NEGLI ULTIMI ANNI IL FUNERAL DOOM È DIVENTATO RELATIVAMENTE POPOLARE, USCENDO UN POCO DALLA SUA NICCHIA. CI SONO STATE DIVERSE PARTECIPAZIONI DI ACT FUNERAL DOOM IN IMPORTANTI FESTIVAL OPEN AIR, COME HELLFEST E BRUTAL ASSAULT. DAL TUO PUNTO DI VISTA DI MUSICISTA E FAN DEL GENERE, COME GIUDICHI LO STATO DELL’ARTE DI QUESTO SOTTOGENERE?
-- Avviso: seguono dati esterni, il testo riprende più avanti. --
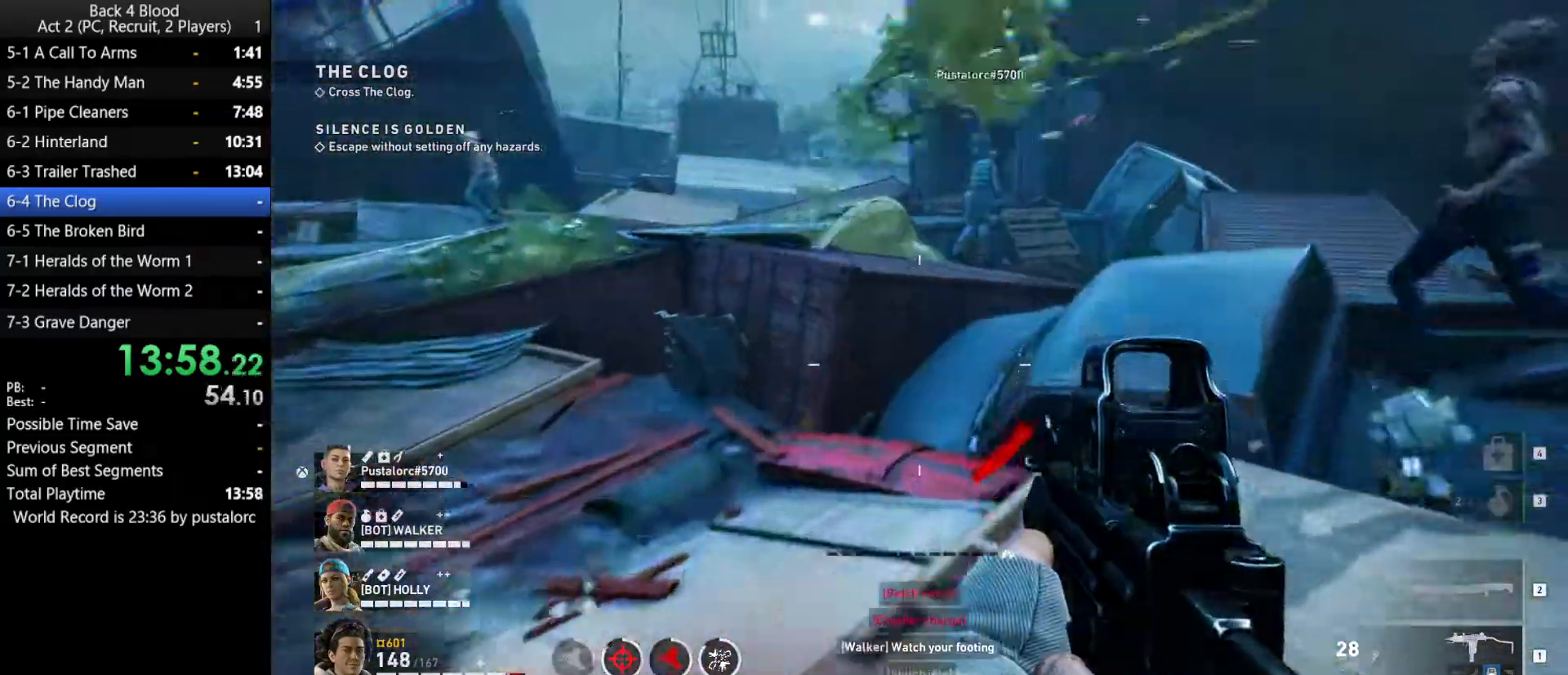
{"keys": ["space", "w"], "mouse": [], "events": [[267, "shift", "up"], [267, "space", "down"]]}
– Quanto descrivi credo sia avvenuto per una migliore accettazione della musica estrema e sperimentale a tutti i livelli della scena musicale, metal e non solo. Il mondo si è aperto a molteplici correnti di pensiero, l’accettazione di cose che possono definirsi non immediate e ‘difficili’ è aumentata, questo ha consentito a piccole nicchie come la nostra di espandersi ed arrivare a persone che solo pochi anni ci avrebbero ignorato. Mi piace come si stanno evolvendo le cose da questo punto di vista, arrivare a un pubblico più ampio non penso vada a intaccare quello che faccio, snaturandolo. Sensazione che può essere la preoccupazione di qualcuno, quando talune sonorità escono dalla solita cerchia di appassionati. È bello arrivare ad ascoltatori in ogni parte del pianeta, non importa in che modo ciò accada.

COSA C’È NEL FUTURO DEI PROFETUS E DELLE ALTRE BAND IN CUI SIETE IMPEGNATI?
– Ho già iniziato a scrivere del nuovo materiale, quando si potrà farlo mi piacerebbe anche che tornassimo a suonare dal vivo.